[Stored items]
- - - -
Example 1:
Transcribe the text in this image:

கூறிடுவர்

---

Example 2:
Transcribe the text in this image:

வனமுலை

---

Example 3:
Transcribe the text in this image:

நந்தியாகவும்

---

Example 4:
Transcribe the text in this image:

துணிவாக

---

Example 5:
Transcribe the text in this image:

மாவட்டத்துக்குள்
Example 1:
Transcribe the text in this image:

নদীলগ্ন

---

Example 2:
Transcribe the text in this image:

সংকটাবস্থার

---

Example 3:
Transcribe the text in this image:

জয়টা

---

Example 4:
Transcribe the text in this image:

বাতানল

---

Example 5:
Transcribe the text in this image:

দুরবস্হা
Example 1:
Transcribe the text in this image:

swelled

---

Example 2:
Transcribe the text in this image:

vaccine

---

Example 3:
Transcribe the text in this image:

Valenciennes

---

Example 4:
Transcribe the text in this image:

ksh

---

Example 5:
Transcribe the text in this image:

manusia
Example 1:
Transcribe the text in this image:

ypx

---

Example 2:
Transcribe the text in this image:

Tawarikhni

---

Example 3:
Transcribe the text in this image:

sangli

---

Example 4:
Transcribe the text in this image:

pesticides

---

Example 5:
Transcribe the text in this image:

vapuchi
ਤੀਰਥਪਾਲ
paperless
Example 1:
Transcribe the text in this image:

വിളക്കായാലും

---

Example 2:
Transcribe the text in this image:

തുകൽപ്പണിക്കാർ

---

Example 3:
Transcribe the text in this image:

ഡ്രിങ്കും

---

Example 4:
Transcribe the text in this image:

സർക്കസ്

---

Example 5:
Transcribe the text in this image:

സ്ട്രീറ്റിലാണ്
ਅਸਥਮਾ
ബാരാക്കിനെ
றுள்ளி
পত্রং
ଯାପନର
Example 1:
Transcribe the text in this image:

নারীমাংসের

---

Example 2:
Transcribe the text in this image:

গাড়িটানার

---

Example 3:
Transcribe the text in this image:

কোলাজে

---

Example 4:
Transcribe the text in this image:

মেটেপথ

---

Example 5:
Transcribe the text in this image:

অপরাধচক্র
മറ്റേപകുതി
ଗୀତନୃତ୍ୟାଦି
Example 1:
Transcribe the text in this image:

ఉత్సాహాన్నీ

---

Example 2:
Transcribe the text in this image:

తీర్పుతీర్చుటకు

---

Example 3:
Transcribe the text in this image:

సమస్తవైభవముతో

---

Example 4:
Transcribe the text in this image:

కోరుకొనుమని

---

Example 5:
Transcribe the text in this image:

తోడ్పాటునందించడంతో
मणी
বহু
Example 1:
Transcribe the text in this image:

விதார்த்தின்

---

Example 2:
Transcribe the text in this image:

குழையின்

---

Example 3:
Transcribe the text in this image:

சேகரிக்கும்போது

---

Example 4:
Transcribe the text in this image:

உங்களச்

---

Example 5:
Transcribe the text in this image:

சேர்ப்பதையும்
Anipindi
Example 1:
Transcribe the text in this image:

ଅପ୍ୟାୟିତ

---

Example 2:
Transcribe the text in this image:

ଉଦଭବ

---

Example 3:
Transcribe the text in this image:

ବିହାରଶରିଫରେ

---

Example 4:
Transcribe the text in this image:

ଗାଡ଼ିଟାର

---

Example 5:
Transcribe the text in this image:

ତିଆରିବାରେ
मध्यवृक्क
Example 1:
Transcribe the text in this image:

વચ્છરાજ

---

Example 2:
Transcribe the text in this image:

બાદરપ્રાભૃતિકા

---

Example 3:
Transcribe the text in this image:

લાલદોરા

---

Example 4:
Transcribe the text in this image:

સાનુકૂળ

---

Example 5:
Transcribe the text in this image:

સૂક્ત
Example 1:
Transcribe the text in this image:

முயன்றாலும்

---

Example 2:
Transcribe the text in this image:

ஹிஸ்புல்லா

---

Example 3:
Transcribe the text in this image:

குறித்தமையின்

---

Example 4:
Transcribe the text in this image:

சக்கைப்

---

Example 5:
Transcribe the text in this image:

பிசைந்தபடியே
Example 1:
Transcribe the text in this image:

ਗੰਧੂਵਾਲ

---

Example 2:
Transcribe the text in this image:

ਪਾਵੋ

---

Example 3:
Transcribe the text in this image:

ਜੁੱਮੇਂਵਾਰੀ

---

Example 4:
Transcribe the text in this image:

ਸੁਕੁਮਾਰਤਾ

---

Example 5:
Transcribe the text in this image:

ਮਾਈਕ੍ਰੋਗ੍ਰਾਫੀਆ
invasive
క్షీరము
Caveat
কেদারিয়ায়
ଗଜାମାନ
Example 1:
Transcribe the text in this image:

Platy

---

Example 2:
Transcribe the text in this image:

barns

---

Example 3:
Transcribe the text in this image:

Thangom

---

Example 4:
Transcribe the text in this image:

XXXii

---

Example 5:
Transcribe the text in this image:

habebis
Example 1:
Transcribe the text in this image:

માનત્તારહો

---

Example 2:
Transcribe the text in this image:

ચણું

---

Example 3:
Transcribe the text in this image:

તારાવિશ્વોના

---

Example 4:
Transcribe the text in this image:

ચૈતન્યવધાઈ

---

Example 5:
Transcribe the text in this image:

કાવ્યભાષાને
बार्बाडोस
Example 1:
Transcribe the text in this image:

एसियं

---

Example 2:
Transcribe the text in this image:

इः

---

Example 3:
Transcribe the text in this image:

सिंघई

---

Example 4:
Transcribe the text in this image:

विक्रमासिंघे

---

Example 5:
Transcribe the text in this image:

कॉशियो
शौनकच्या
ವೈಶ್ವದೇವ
- - - -
▶ [Work instructions]: Repeat every entry above exactly, leaving nothing out.

▶ [Answer to this task]:
Example 1:
Transcribe the text in this image:

கூறிடுவர்

---

Example 2:
Transcribe the text in this image:

வனமுலை

---

Example 3:
Transcribe the text in this image:

நந்தியாகவும்

---

Example 4:
Transcribe the text in this image:

துணிவாக

---

Example 5:
Transcribe the text in this image:

மாவட்டத்துக்குள்
Example 1:
Transcribe the text in this image:

নদীলগ্ন

---

Example 2:
Transcribe the text in this image:

সংকটাবস্থার

---

Example 3:
Transcribe the text in this image:

জয়টা

---

Example 4:
Transcribe the text in this image:

বাতানল

---

Example 5:
Transcribe the text in this image:

দুরবস্হা
Example 1:
Transcribe the text in this image:

swelled

---

Example 2:
Transcribe the text in this image:

vaccine

---

Example 3:
Transcribe the text in this image:

Valenciennes

---

Example 4:
Transcribe the text in this image:

ksh

---

Example 5:
Transcribe the text in this image:

manusia
Example 1:
Transcribe the text in this image:

ypx

---

Example 2:
Transcribe the text in this image:

Tawarikhni

---

Example 3:
Transcribe the text in this image:

sangli

---

Example 4:
Transcribe the text in this image:

pesticides

---

Example 5:
Transcribe the text in this image:

vapuchi
ਤੀਰਥਪਾਲ
paperless
Example 1:
Transcribe the text in this image:

വിളക്കായാലും

---

Example 2:
Transcribe the text in this image:

തുകൽപ്പണിക്കാർ

---

Example 3:
Transcribe the text in this image:

ഡ്രിങ്കും

---

Example 4:
Transcribe the text in this image:

സർക്കസ്

---

Example 5:
Transcribe the text in this image:

സ്ട്രീറ്റിലാണ്
ਅਸਥਮਾ
ബാരാക്കിനെ
றுள்ளி
পত্রং
ଯାପନର
Example 1:
Transcribe the text in this image:

নারীমাংসের

---

Example 2:
Transcribe the text in this image:

গাড়িটানার

---

Example 3:
Transcribe the text in this image:

কোলাজে

---

Example 4:
Transcribe the text in this image:

মেটেপথ

---

Example 5:
Transcribe the text in this image:

অপরাধচক্র
മറ്റേപകുതി
ଗୀତନୃତ୍ୟାଦି
Example 1:
Transcribe the text in this image:

ఉత్సాహాన్నీ

---

Example 2:
Transcribe the text in this image:

తీర్పుతీర్చుటకు

---

Example 3:
Transcribe the text in this image:

సమస్తవైభవముతో

---

Example 4:
Transcribe the text in this image:

కోరుకొనుమని

---

Example 5:
Transcribe the text in this image:

తోడ్పాటునందించడంతో
मणी
বহু
Example 1:
Transcribe the text in this image:

விதார்த்தின்

---

Example 2:
Transcribe the text in this image:

குழையின்

---

Example 3:
Transcribe the text in this image:

சேகரிக்கும்போது

---

Example 4:
Transcribe the text in this image:

உங்களச்

---

Example 5:
Transcribe the text in this image:

சேர்ப்பதையும்
Anipindi
Example 1:
Transcribe the text in this image:

ଅପ୍ୟାୟିତ

---

Example 2:
Transcribe the text in this image:

ଉଦଭବ

---

Example 3:
Transcribe the text in this image:

ବିହାରଶରିଫରେ

---

Example 4:
Transcribe the text in this image:

ଗାଡ଼ିଟାର

---

Example 5:
Transcribe the text in this image:

ତିଆରିବାରେ
मध्यवृक्क
Example 1:
Transcribe the text in this image:

વચ્છરાજ

---

Example 2:
Transcribe the text in this image:

બાદરપ્રાભૃતિકા

---

Example 3:
Transcribe the text in this image:

લાલદોરા

---

Example 4:
Transcribe the text in this image:

સાનુકૂળ

---

Example 5:
Transcribe the text in this image:

સૂક્ત
Example 1:
Transcribe the text in this image:

முயன்றாலும்

---

Example 2:
Transcribe the text in this image:

ஹிஸ்புல்லா

---

Example 3:
Transcribe the text in this image:

குறித்தமையின்

---

Example 4:
Transcribe the text in this image:

சக்கைப்

---

Example 5:
Transcribe the text in this image:

பிசைந்தபடியே
Example 1:
Transcribe the text in this image:

ਗੰਧੂਵਾਲ

---

Example 2:
Transcribe the text in this image:

ਪਾਵੋ

---

Example 3:
Transcribe the text in this image:

ਜੁੱਮੇਂਵਾਰੀ

---

Example 4:
Transcribe the text in this image:

ਸੁਕੁਮਾਰਤਾ

---

Example 5:
Transcribe the text in this image:

ਮਾਈਕ੍ਰੋਗ੍ਰਾਫੀਆ
invasive
క్షీరము
Caveat
কেদারিয়ায়
ଗଜାମାନ
Example 1:
Transcribe the text in this image:

Platy

---

Example 2:
Transcribe the text in this image:

barns

---

Example 3:
Transcribe the text in this image:

Thangom

---

Example 4:
Transcribe the text in this image:

XXXii

---

Example 5:
Transcribe the text in this image:

habebis
Example 1:
Transcribe the text in this image:

માનત્તારહો

---

Example 2:
Transcribe the text in this image:

ચણું

---

Example 3:
Transcribe the text in this image:

તારાવિશ્વોના

---

Example 4:
Transcribe the text in this image:

ચૈતન્યવધાઈ

---

Example 5:
Transcribe the text in this image:

કાવ્યભાષાને
बार्बाडोस
Example 1:
Transcribe the text in this image:

एसियं

---

Example 2:
Transcribe the text in this image:

इः

---

Example 3:
Transcribe the text in this image:

सिंघई

---

Example 4:
Transcribe the text in this image:

विक्रमासिंघे

---

Example 5:
Transcribe the text in this image:

कॉशियो
शौनकच्या
ವೈಶ್ವದೇವ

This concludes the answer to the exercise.